■ **Dataset items**:
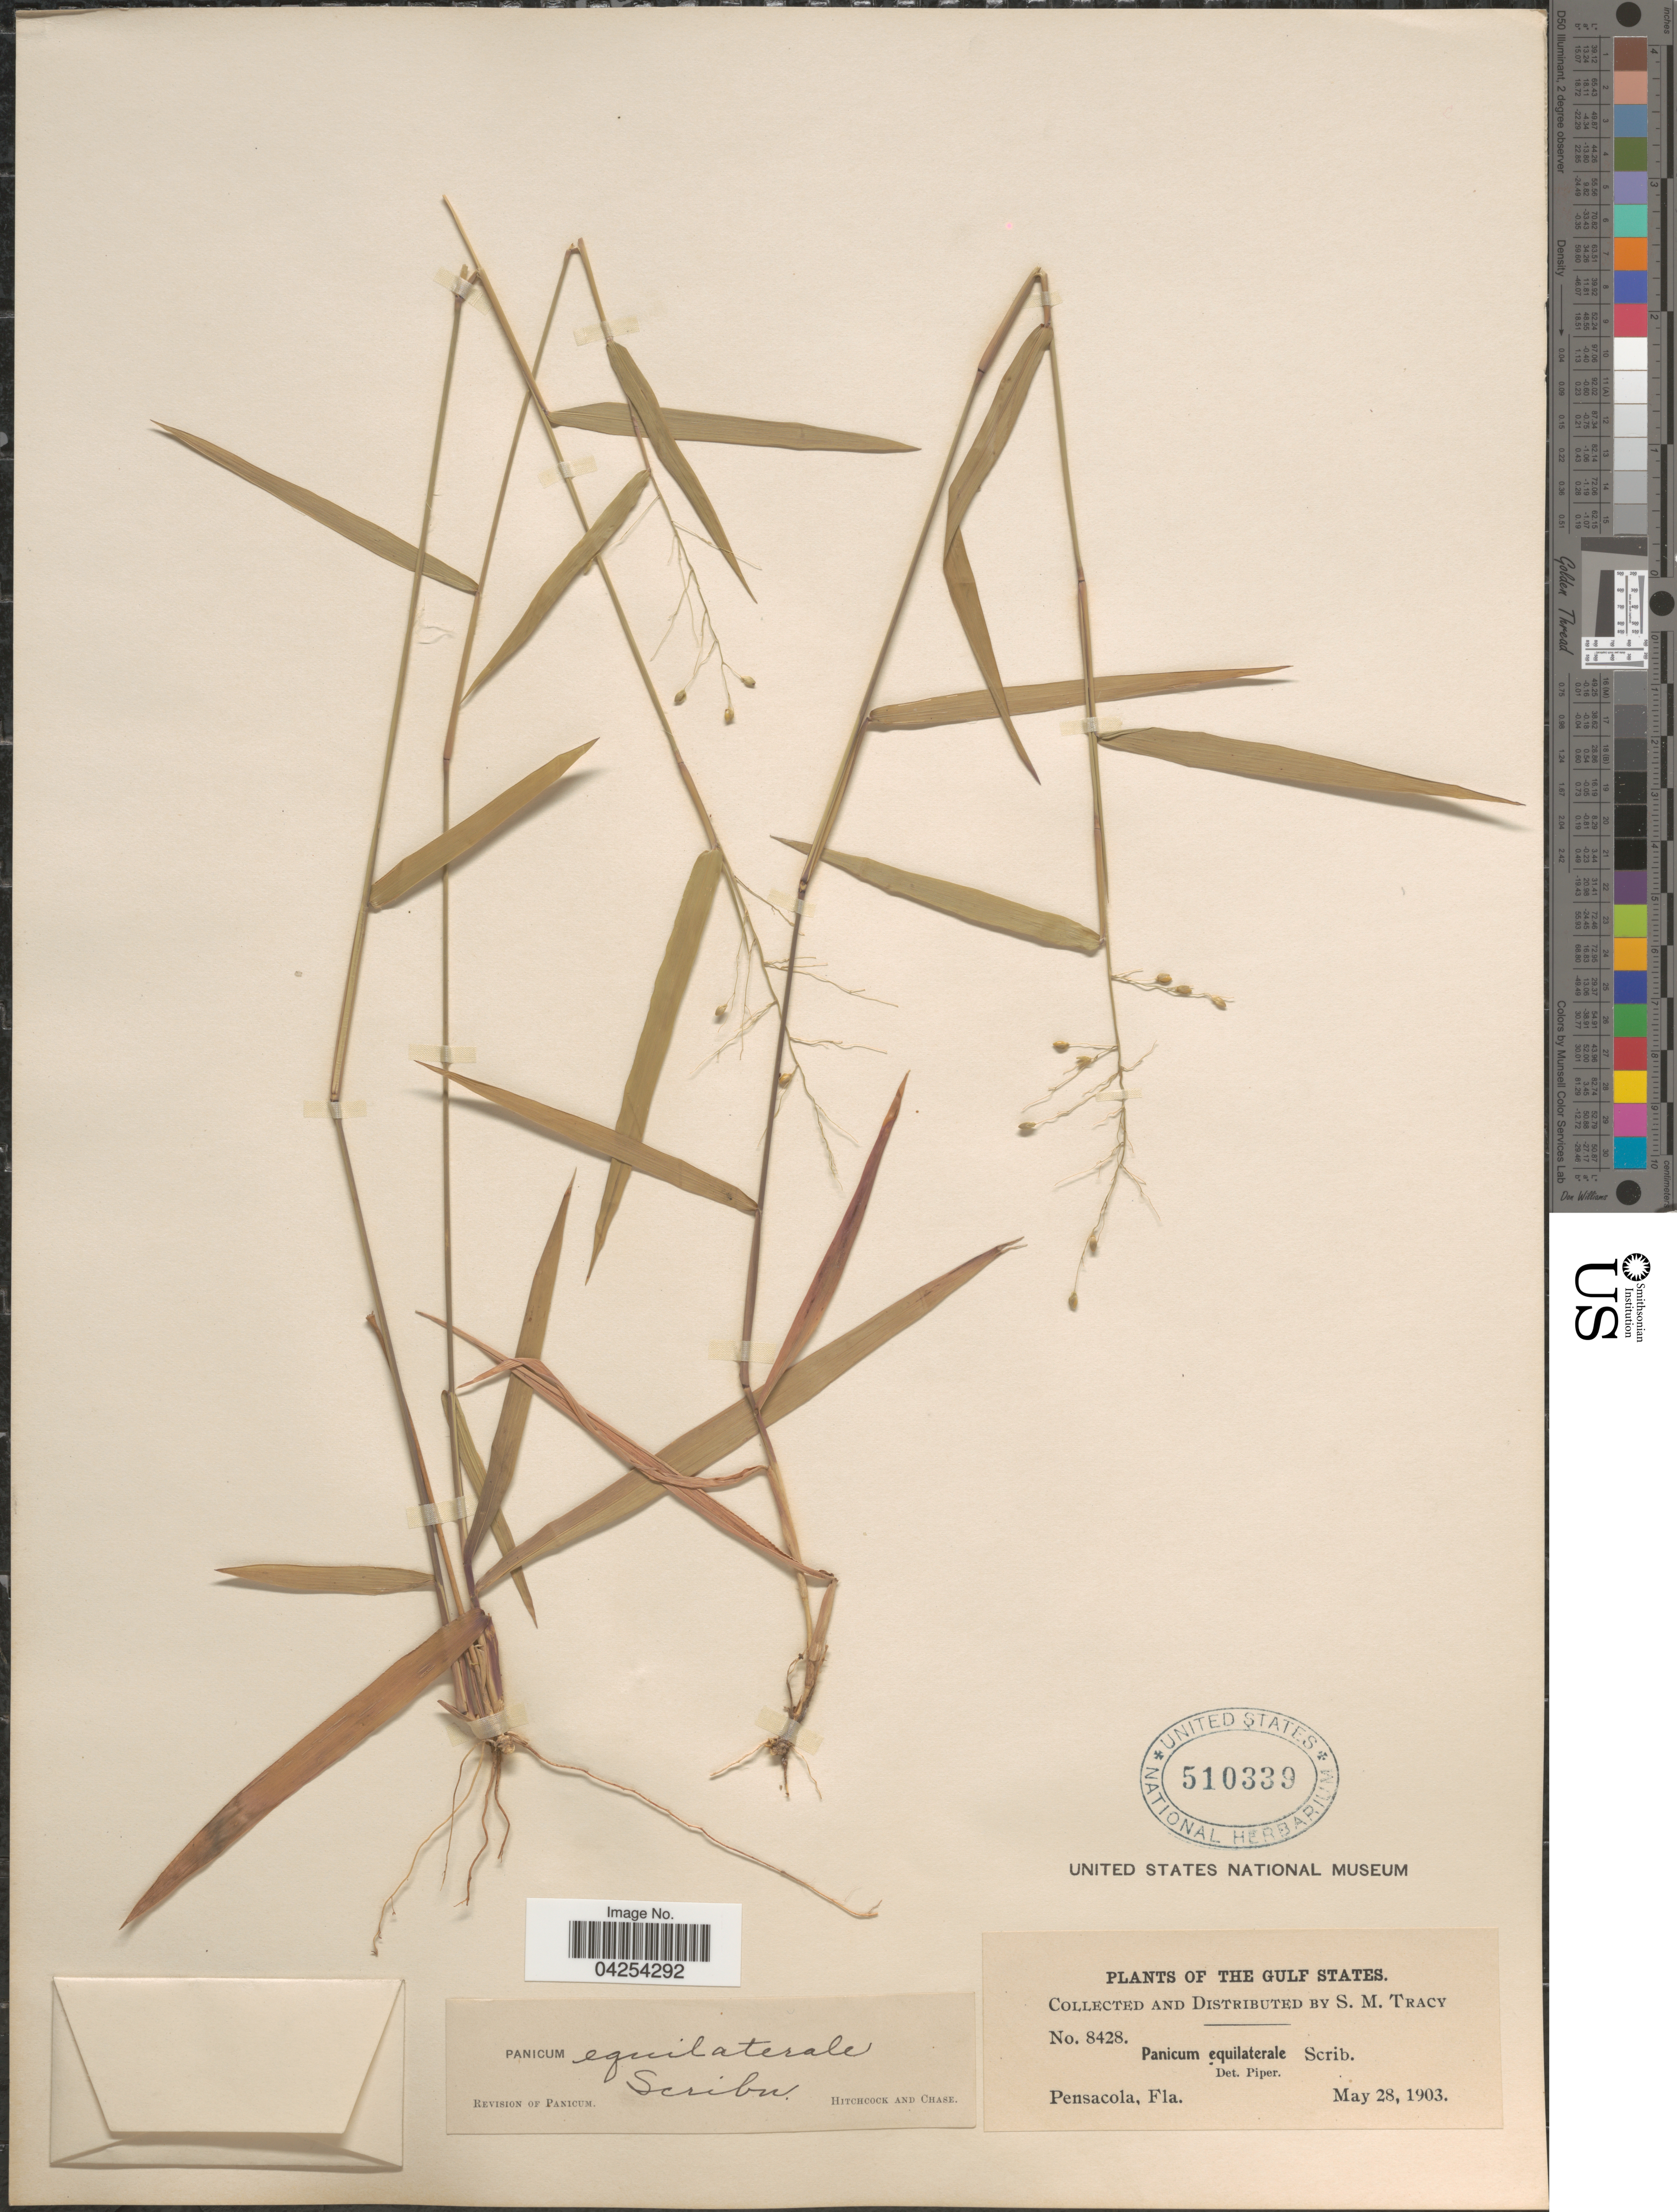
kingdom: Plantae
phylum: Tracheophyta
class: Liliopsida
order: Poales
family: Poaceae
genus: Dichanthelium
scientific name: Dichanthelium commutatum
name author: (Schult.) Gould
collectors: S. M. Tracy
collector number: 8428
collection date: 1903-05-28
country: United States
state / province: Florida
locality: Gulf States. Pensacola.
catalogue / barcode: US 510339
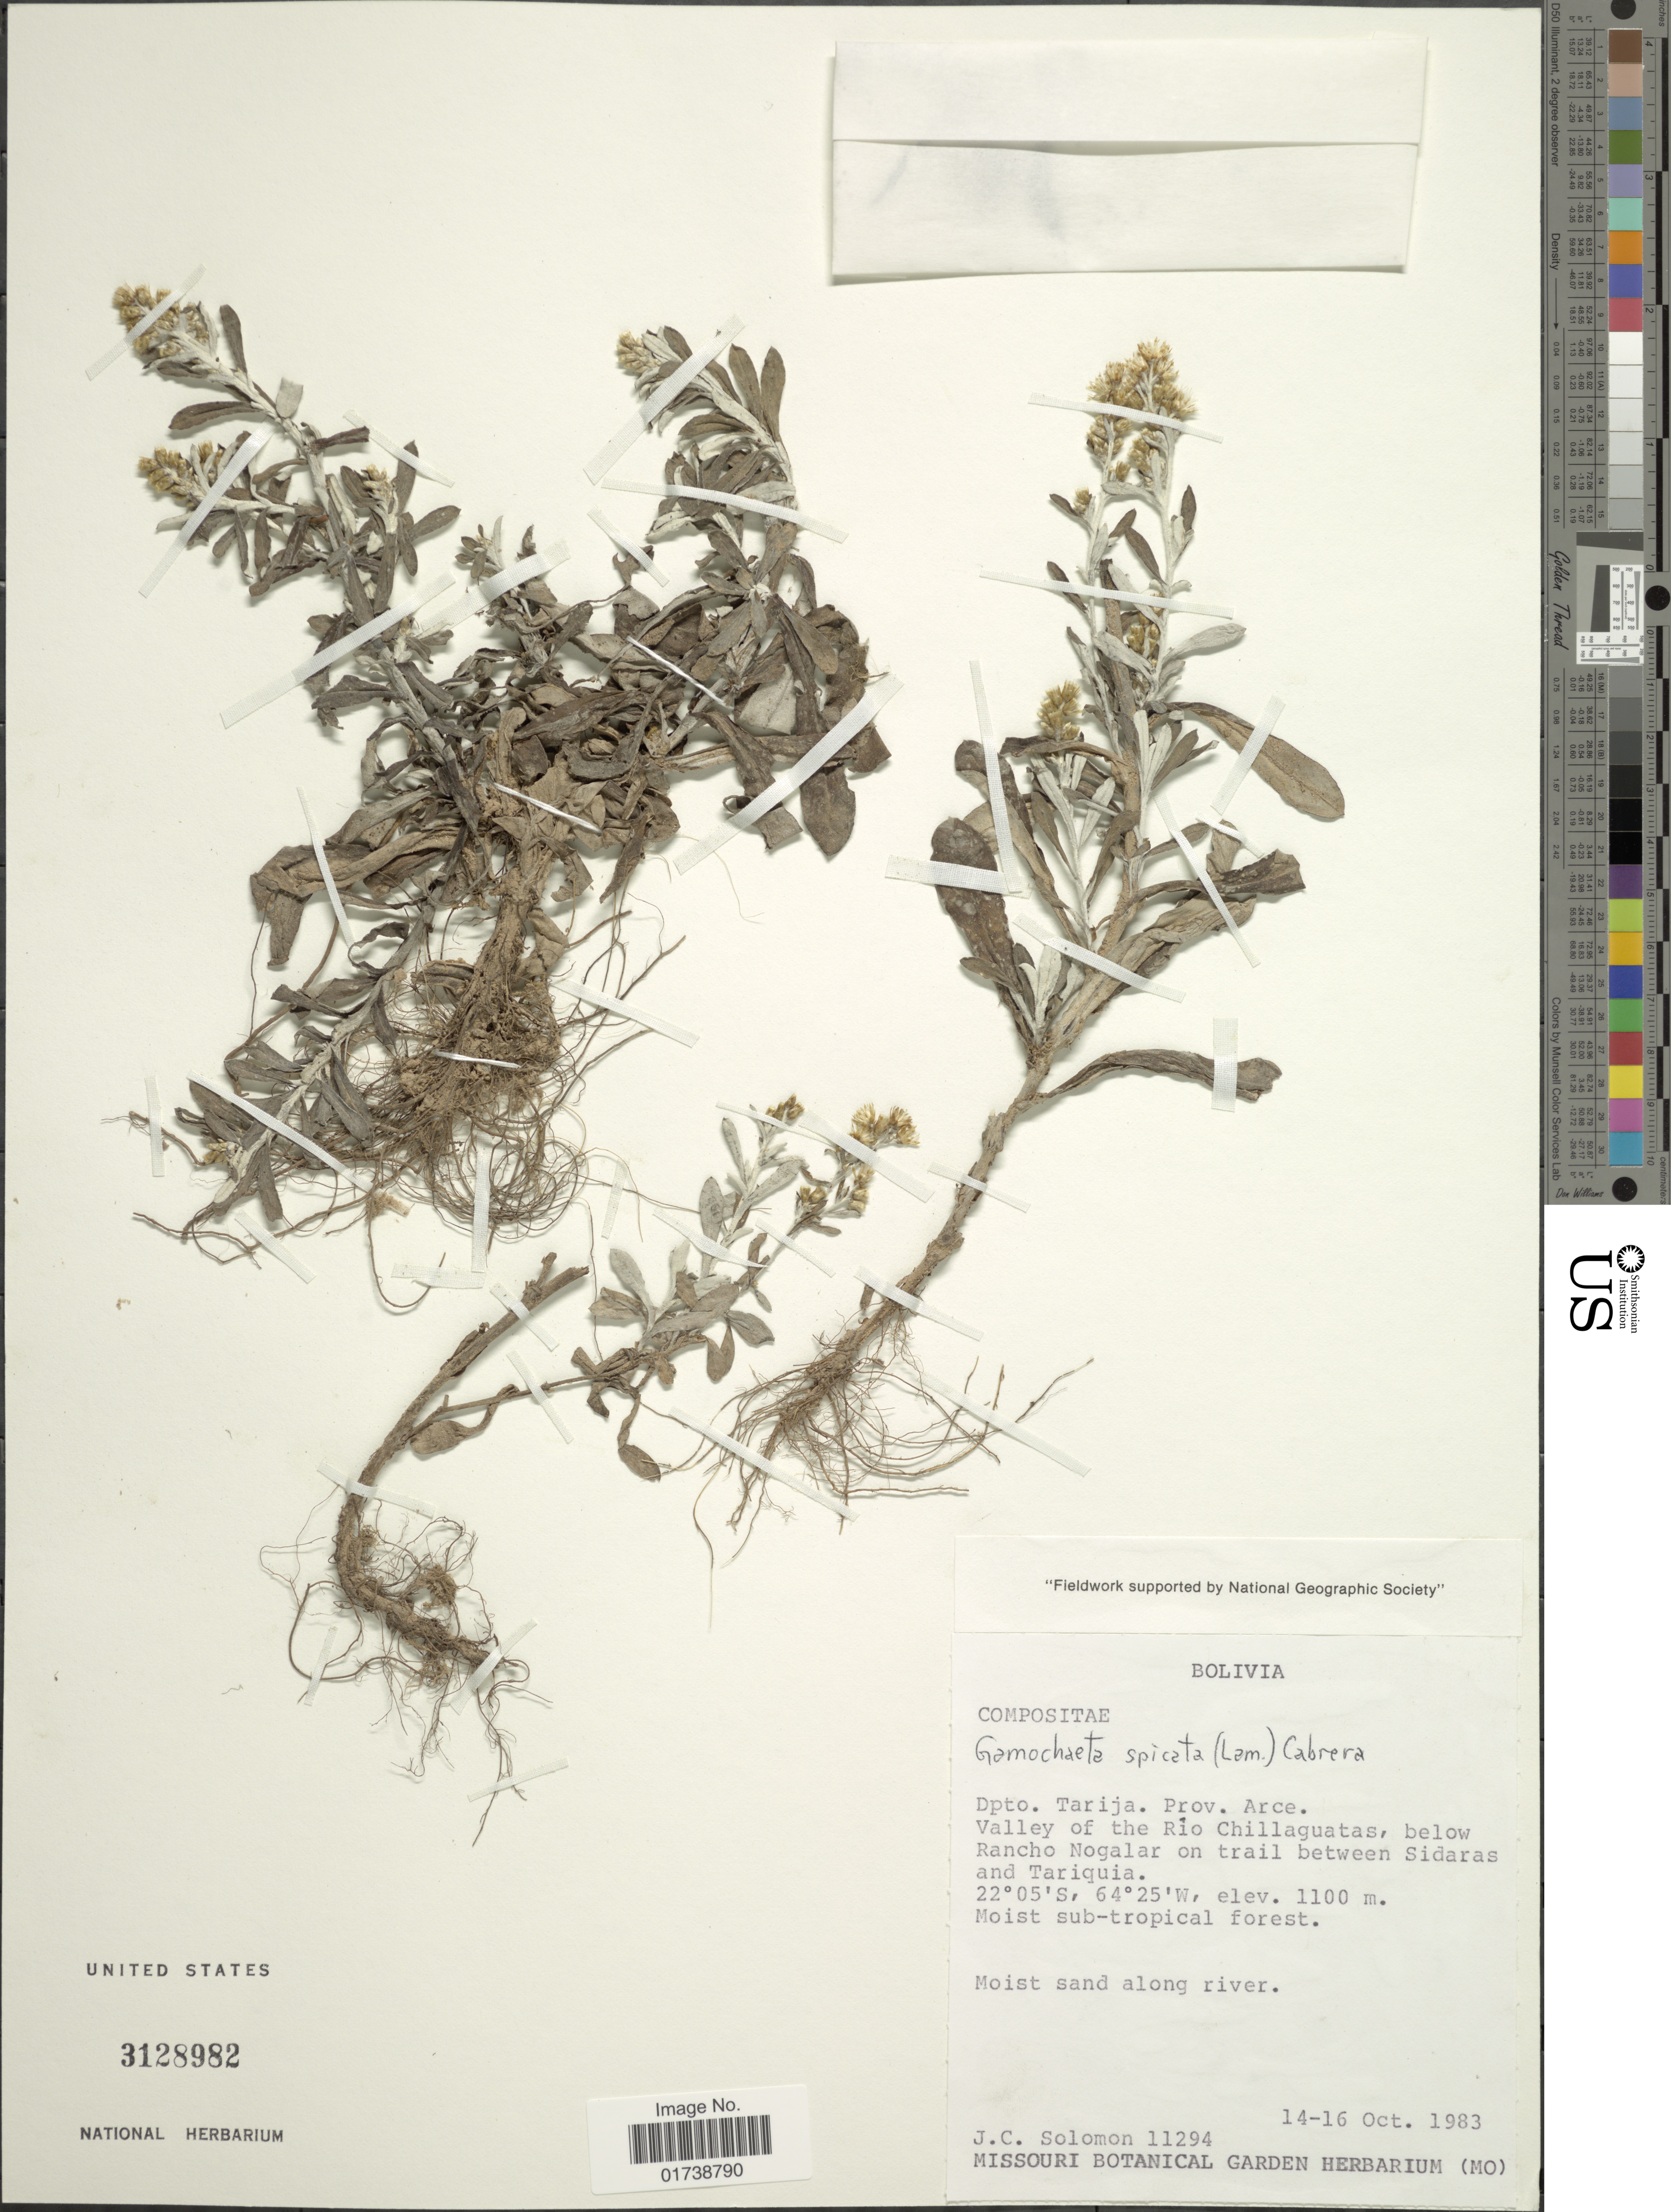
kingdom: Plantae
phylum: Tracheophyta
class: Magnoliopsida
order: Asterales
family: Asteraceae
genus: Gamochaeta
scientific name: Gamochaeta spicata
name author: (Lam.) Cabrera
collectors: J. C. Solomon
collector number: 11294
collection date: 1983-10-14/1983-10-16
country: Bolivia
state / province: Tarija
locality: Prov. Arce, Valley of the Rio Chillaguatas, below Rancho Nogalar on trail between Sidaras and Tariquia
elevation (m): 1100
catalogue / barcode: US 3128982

■ **CHALLENGE**: Return every line of the items above that contains the string "catalogue", treating uppercase and lowercase letters as distinct.

■ **RIGHT ANSWER**:
catalogue / barcode: US 510339
catalogue / barcode: US 3128982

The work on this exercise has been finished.